Perguntas frequentes

A corrida já está decidida nas pesquisas?
Não. Os 46% a 43% do agregador da BBC News estão dentro da margem de erro em algumas rodagens, e a oscilação até outubro costuma ser de quatro a seis pontos. Há tempo real para mudança de cenário, sobretudo se houver fato econômico novo, crise política ou debate que altere a percepção do eleitorado flutuante.

Por que Flávio Bolsonaro e não outro nome do PL?
Porque Flávio combina três ativos que nenhum outro pré-candidato do partido reúne: o sobrenome Bolsonaro (com toda a rejeição, mas também com toda a base mobilizada), cadeira no Senado e força política no Rio de Janeiro, segundo maior colégio eleitoral do país. Em chapa puro-sangue bolsonarista, ele era o único com densidade nacional.

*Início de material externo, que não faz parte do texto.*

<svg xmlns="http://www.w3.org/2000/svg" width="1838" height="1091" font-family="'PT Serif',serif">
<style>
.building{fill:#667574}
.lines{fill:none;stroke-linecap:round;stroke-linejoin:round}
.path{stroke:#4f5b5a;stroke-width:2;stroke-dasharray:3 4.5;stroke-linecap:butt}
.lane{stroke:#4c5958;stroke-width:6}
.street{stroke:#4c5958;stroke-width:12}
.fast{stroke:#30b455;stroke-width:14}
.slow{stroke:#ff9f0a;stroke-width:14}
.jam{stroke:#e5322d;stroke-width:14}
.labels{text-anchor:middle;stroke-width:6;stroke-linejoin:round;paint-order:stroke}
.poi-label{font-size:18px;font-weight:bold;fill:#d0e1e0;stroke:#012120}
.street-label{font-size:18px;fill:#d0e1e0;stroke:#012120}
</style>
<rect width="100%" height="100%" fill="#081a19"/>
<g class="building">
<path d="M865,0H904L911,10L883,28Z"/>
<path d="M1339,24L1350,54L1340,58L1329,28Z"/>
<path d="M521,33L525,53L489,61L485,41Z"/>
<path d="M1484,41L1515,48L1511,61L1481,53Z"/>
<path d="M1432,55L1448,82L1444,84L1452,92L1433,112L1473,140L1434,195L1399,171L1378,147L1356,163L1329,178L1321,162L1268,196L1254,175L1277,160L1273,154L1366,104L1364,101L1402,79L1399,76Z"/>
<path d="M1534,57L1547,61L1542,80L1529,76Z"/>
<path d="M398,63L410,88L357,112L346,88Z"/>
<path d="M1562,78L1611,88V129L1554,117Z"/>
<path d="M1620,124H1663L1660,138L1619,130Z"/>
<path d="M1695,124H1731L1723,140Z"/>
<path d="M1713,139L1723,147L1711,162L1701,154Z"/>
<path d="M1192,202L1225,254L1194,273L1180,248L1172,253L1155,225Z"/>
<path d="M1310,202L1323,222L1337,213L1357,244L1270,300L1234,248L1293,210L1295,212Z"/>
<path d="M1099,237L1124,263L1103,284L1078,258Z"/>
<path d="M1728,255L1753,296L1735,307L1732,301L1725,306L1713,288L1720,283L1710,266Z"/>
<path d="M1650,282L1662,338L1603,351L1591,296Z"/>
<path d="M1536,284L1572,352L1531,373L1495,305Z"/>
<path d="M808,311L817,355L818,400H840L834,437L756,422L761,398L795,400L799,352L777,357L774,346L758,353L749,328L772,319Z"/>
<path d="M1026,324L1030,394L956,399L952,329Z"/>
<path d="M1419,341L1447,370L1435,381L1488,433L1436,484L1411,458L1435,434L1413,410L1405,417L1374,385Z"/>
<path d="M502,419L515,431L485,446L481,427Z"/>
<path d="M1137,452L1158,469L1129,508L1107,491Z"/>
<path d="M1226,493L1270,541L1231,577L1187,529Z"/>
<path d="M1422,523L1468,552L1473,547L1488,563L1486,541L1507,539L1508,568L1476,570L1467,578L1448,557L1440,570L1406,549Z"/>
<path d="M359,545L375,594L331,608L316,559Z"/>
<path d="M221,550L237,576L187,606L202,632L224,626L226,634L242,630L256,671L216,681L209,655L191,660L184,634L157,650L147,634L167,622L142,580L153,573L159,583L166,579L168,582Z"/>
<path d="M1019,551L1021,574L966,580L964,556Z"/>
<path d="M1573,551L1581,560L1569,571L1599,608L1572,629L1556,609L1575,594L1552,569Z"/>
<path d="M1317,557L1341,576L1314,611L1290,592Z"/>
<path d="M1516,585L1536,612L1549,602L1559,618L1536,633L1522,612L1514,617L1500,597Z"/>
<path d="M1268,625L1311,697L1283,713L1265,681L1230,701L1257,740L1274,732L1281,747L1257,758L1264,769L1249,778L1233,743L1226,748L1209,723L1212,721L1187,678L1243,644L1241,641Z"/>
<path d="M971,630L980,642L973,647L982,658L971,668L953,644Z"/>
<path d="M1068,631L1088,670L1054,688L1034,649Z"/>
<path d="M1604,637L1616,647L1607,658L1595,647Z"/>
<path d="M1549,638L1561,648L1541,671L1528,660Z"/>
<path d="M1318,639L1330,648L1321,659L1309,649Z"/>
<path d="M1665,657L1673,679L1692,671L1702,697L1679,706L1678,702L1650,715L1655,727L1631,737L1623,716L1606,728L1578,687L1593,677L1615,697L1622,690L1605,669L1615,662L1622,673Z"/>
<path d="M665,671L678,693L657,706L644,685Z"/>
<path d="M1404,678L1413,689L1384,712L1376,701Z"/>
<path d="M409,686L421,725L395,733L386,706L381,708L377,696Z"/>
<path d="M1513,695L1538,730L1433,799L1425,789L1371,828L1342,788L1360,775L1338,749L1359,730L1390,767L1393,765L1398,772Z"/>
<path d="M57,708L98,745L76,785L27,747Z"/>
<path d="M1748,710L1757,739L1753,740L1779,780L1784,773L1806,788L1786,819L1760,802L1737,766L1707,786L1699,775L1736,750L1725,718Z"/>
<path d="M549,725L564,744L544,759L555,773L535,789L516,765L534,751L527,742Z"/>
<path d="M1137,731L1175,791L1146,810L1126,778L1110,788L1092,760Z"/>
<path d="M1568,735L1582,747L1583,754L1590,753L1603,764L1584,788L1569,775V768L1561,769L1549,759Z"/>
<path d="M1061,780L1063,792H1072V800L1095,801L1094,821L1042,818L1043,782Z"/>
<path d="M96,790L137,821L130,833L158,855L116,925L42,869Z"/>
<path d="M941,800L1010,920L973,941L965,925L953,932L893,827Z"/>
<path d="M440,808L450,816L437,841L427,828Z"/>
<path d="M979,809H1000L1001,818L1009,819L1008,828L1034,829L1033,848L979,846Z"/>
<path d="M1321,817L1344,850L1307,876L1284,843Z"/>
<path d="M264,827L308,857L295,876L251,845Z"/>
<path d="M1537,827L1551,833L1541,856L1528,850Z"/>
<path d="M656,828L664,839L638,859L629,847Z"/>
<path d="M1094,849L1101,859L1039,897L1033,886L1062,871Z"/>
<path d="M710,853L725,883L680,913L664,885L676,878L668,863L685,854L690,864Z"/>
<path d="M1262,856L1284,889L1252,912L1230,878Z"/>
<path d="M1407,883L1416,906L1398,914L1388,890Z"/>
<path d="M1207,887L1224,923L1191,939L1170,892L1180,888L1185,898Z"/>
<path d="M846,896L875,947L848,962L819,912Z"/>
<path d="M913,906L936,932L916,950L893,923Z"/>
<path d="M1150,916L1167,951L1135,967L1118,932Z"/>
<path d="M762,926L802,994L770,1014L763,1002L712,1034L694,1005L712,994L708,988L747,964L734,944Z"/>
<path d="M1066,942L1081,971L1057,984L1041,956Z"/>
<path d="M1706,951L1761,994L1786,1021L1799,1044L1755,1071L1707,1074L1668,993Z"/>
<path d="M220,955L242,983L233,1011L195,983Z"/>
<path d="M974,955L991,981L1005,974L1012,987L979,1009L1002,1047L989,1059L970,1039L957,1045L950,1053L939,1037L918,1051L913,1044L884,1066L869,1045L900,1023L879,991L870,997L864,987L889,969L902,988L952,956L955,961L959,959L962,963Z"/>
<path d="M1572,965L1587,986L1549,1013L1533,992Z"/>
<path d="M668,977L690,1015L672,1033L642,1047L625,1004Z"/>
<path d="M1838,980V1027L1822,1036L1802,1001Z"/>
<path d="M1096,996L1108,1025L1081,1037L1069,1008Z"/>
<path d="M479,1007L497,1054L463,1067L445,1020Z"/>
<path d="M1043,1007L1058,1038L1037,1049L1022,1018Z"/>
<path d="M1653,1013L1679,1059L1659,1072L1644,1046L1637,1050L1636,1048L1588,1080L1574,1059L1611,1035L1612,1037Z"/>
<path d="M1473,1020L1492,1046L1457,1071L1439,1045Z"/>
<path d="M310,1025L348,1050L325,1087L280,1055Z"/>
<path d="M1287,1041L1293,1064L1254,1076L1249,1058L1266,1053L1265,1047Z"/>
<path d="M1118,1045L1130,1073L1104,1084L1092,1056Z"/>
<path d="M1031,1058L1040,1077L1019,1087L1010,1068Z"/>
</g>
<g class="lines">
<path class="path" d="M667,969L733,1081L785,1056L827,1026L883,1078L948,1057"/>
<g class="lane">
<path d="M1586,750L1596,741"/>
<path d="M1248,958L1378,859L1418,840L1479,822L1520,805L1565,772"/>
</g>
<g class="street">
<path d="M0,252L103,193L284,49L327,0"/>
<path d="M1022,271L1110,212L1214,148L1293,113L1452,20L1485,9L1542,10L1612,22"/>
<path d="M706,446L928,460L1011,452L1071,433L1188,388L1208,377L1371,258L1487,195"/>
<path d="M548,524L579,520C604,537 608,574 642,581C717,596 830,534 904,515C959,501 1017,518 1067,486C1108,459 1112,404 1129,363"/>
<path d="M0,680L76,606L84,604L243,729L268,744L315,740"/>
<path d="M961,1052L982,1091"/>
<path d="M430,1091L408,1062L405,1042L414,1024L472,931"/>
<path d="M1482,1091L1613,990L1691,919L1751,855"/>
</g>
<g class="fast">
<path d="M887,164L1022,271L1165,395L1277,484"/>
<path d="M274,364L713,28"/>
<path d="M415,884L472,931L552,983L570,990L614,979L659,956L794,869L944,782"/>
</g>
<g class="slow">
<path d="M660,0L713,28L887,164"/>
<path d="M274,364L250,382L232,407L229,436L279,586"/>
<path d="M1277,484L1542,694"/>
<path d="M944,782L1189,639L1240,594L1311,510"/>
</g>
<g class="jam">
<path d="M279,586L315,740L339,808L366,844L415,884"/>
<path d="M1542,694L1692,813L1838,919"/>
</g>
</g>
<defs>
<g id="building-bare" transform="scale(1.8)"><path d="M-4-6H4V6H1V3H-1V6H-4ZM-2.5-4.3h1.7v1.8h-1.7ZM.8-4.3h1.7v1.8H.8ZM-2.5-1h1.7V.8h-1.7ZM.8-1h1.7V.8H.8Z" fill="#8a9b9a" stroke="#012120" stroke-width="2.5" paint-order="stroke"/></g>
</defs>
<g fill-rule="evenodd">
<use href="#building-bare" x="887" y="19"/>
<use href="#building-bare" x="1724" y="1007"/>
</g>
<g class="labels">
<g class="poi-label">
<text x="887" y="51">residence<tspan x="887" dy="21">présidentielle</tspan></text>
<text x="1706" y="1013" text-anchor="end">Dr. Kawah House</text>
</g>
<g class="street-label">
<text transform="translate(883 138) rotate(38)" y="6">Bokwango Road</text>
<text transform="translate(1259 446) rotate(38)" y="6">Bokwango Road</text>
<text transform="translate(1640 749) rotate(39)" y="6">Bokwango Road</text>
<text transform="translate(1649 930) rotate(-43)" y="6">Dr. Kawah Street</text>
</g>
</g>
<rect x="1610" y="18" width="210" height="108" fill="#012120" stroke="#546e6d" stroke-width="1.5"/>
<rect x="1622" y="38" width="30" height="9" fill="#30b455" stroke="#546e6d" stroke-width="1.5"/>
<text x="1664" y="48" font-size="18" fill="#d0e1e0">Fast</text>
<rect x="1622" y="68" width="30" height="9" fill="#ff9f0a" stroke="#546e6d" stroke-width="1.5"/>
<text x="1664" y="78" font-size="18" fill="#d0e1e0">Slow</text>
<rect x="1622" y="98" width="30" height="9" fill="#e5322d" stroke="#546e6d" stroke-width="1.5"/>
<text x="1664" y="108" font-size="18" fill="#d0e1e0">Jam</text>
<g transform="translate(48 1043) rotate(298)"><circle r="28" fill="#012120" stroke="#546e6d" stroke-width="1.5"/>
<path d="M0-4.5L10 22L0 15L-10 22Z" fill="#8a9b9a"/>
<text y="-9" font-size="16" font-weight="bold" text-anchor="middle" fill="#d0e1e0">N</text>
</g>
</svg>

Ronaldo Caiado pode crescer e ameaçar Flávio?
Pode, mas enfrenta teto. Caiado é forte no Centro-Oeste, no agronegócio e entre o funcionalismo estadual; tem imagem de gestor, não de líder nacional. Para chegar ao segundo turno, precisaria converter boa parte do eleitorado bolsonarista em torno de um nome que não carrega o sobrenome Bolsonaro — conversão difícil e historicamente não realizada em 2018 ou 2022.

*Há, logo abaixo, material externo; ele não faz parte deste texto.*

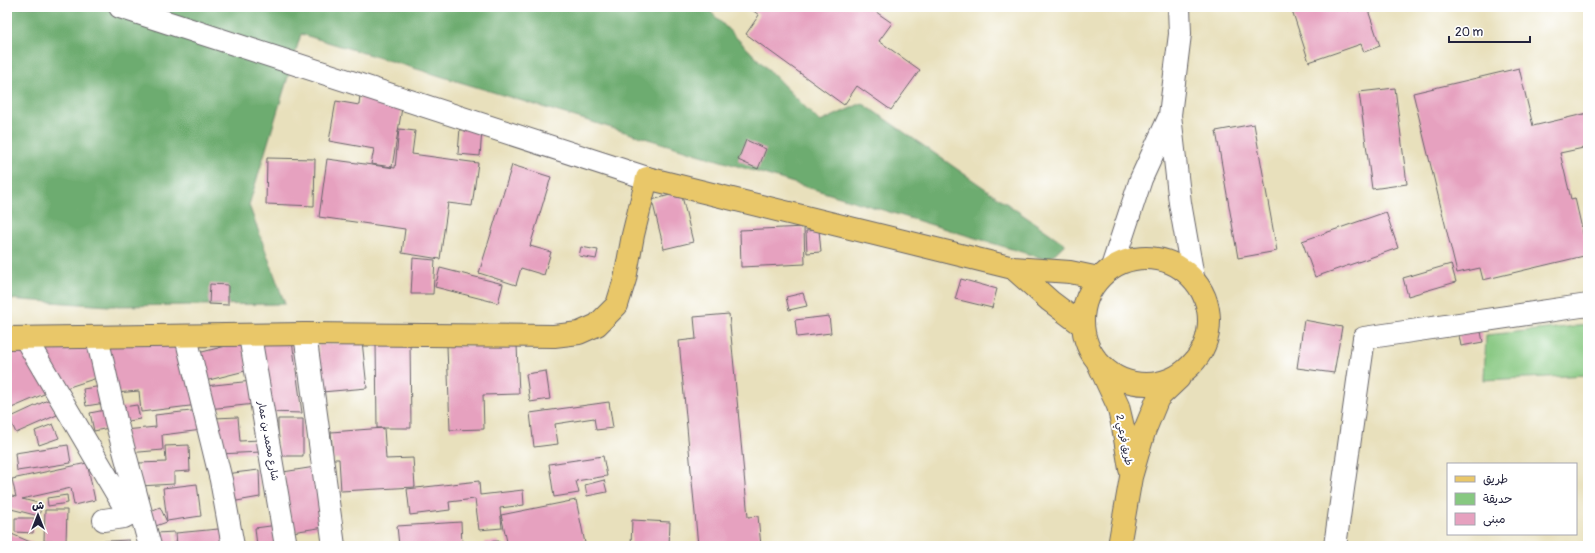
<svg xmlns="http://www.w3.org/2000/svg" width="1595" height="553" viewBox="0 0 1595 553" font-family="Pangolin,'Playpen Sans Arabic',sans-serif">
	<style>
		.green { fill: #87c881; stroke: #54755e }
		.forest { fill: #6dac6f; stroke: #486755 }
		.building { fill: #e6a1bf }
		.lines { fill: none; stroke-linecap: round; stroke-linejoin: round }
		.minor-casing { stroke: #676468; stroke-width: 24 }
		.major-casing { stroke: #676468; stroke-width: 24 }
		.minor { stroke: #fff; stroke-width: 22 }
		.major { stroke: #e9c769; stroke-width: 22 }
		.labels { text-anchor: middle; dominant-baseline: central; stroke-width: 4; stroke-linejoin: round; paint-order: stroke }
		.street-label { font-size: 10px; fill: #22223b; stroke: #fff }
	</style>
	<rect width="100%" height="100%" fill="#fff"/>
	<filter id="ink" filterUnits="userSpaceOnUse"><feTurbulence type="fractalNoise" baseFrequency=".025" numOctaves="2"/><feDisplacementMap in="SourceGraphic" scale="8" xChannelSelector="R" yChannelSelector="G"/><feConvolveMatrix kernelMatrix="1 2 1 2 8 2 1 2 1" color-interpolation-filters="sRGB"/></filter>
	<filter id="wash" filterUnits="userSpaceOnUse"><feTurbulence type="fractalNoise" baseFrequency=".012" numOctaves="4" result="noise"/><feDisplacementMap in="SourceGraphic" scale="16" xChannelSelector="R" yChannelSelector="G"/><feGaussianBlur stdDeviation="0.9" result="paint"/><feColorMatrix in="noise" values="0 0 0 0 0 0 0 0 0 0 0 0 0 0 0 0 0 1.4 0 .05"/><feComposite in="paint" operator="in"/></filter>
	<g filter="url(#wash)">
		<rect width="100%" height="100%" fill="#e8e0bc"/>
		<path class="green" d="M1588 325V375L1484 380 1486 335Z"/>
		<path class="forest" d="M7 7H706L820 122 862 103 1065 244 1048 260 301 34 249 205 285 304 109 306 7 299Z"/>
		<g id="blocks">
			<path class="building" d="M748 7H869L892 23 879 41 920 70 891 110 857 86 844 105 746 34 759 15Z
				M1291 7H1346L1347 11 1358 7H1367L1380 46 1364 52 1361 44 1309 62Z
				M1519 68 1533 126 1588 113V147L1560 153 1571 199 1575 198 1588 255 1483 280 1480 268 1457 273 1413 93Z
				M1395 88 1407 184 1372 189 1359 92Z
				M360 94 403 102 392 167 371 164 374 149 329 141 336 101 359 105Z
				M1254 124 1277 251 1238 258 1216 131Z
				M460 128 482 130 480 156 458 154Z
				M399 129 415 131 412 154 478 163 472 206 448 203 440 259 402 253 405 229 319 217 327 159 395 168Z
				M746 140 766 149 758 169 738 160Z
				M267 158 315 159 314 206 266 204Z
				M512 165 551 177 530 246 551 252 544 275 521 268 516 285 479 273Z
				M681 192 693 242 664 249 652 200Z
				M1386 212 1398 248 1315 277 1302 241Z
				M804 227 805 264 741 267 740 230Z
				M819 230 821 252 807 253 806 231Z
				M581 247 598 250 596 259 579 256Z
				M413 258 435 260 433 294H411Z
				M1451 264 1456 282 1408 296 1403 278Z
				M440 268 503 284 498 303 435 287Z
				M961 279 997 289 992 308 955 299Z
				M210 284 228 285V305L209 304Z
				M803 293 807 306 789 310 786 297Z
				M729 314 748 517 758 516 761 546H698L679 341 696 339 694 317Z
				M829 316 831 333 797 337 795 320Z
				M1304 320 1342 327 1334 373 1297 368Z
				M1479 321 1483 342 1461 346 1457 325Z
				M94 340 103 376 63 389 37 349Z
				M23 341 51 391 7 410V343Z
				M292 341 302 413 267 412 254 343Z
				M362 341 367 388 322 392 318 345Z
				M410 341 411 428H377L376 342Z
				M103 342 183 345 198 405 141 412 139 391 116 393Z
				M242 342 249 370 201 382 194 354Z
				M517 345 519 394 483 395 484 429 450 430 447 346Z
				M546 371 550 399 530 402 526 374Z
				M252 381 255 404 208 409 205 386Z
				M102 386 105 403 86 406 83 389Z
				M50 399 57 415 16 433 9 418Z
				M609 402 613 428 596 430 594 418 555 424 558 444 534 447 530 413Z
				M137 405 140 419 118 423 116 408Z
				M105 410 109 428 94 431 90 413Z
				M200 410 202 430 162 435 163 450 128 453 125 430 156 427 155 415Z
				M238 417 240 441 260 440 261 452 219 454 214 418Z
				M278 419H303V456H278Z
				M53 424 59 438 39 445 35 431Z
				M384 428 386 459 413 458 415 487 341 491 339 459H333L331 432Z
				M68 445 71 463 17 471 15 453Z
				M189 445 190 471 174 472V484L140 486 139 463 166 462 165 446Z
				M603 456 607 476 576 481 579 493 554 497 549 464Z
				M87 463 95 500 74 505 71 488 22 499 42 504 39 516 7 508V491H9L8 495 16 497 12 479Z
				M315 467 325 527 292 532 283 472Z
				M259 470 260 497 231 502 225 474Z
				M604 480 607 492 587 496 585 485Z
				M479 481 480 495 523 490 524 505 500 508 502 528 479 530 475 499 449 502 450 510 410 515 407 489Z
				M197 484 201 516 167 521 163 488Z
				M67 495 68 503 48 506 47 498Z
				M576 500 585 543 571 546H508L501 515Z
				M160 507 167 522 150 528 144 514Z
				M45 510H67L66 542 44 541Z
				M15 518H34L33 533 15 532Z
				M632 520 670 522 669 546H631Z
				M461 522 462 546H399L397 526Z
				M278 525 281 546H257L255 528Z
				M229 528 231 546H177L176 533Z
				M7 532 35 544 34 546H7Z
				M174 532 175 546H158L157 533Z
				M129 540 130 546H47V544Z
				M499 541V546H484V542Z"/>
		</g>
	</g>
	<g filter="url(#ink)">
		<use href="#blocks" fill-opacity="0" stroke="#676468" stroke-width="1"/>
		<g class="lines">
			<g class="minor-casing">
				<path id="minor" d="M120 7 647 178
					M1179 7 1180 34 1170 115 1180 203 1193 277
					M1112 267 1141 179 1170 116
					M305 334 334 546
					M250 336 286 546
					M97 337 116 421 150 546
					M186 337 221 480 233 546
					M25 338 127 511 126 516 124 517 104 520
					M1335 546 1364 338 1588 305"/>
			</g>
			<g class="major-casing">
				<path id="major" d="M1083 321a63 63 0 1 1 126 0a63 63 0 1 1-126 0Z
					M1013 268 1050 301 1082 325
					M7 338 305 334 554 336 579 333 597 325 617 305 625 279 633 235 647 178 1013 268 1070 272 1099 278
					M1098 363 1118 406 1123 427 1130 469
					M1119 546 1131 477 1144 432 1158 398 1179 378"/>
			</g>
			<use href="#minor" class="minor"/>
			<use href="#major" class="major"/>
		</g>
	</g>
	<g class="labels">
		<g class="street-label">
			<text transform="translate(1124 440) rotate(79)">طريق فرعي 2</text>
			<text transform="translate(268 441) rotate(80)">شارع محمد بن عمار</text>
		</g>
	</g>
	<rect width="1595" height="553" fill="none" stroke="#fff" stroke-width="24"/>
	<rect x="1447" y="463" width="130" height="72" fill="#ffffff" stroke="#a7a7b1"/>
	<rect x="1455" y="476" width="20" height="6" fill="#e9c769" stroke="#a7a7b1"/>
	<text x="1483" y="483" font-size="12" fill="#22223b">طريق</text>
	<rect x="1455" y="493" width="20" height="12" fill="#87c881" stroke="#a7a7b1"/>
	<text x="1483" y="503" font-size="12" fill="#22223b">حديقة</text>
	<rect x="1455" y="513" width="20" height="12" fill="#e6a1bf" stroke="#a7a7b1"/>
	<text x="1483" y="523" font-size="12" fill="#22223b">مبنى</text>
	<g transform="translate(38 515)" stroke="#ffffff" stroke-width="3" paint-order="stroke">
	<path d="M0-3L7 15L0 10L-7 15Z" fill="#22223b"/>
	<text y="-6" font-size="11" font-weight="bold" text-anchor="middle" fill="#22223b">ش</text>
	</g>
	<path d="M1449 36v6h81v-6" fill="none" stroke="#22223b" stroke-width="2"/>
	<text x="1455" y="36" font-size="12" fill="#22223b" stroke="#ffffff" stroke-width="3" paint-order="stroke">20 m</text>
</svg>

Quem é Renan Santos e por que importa?
Líder da Missão, partido de base evangelical e perfil sécuritaire, Renan disputa o eleitor conservador não bolsonarista. Se mantiver 5-10% no primeiro turno, será o "cristão não-Bolsonaro" que muita campanha publicitária vai procurar capturar nos últimos 30 dias.

O que a escolha de São Bernardo diz sobre a campanha de Lula?
Diz que a campanha aposta em mobilização emocional sobre uma base fiel, não em expansão para o centro. É a mesma estratégia de 2022. Para ganhar, Lula precisará repetir a performance de então — o que, com Flávio no campo oposto, é mais difícil do que foi contra um adversário sem marca consolidada.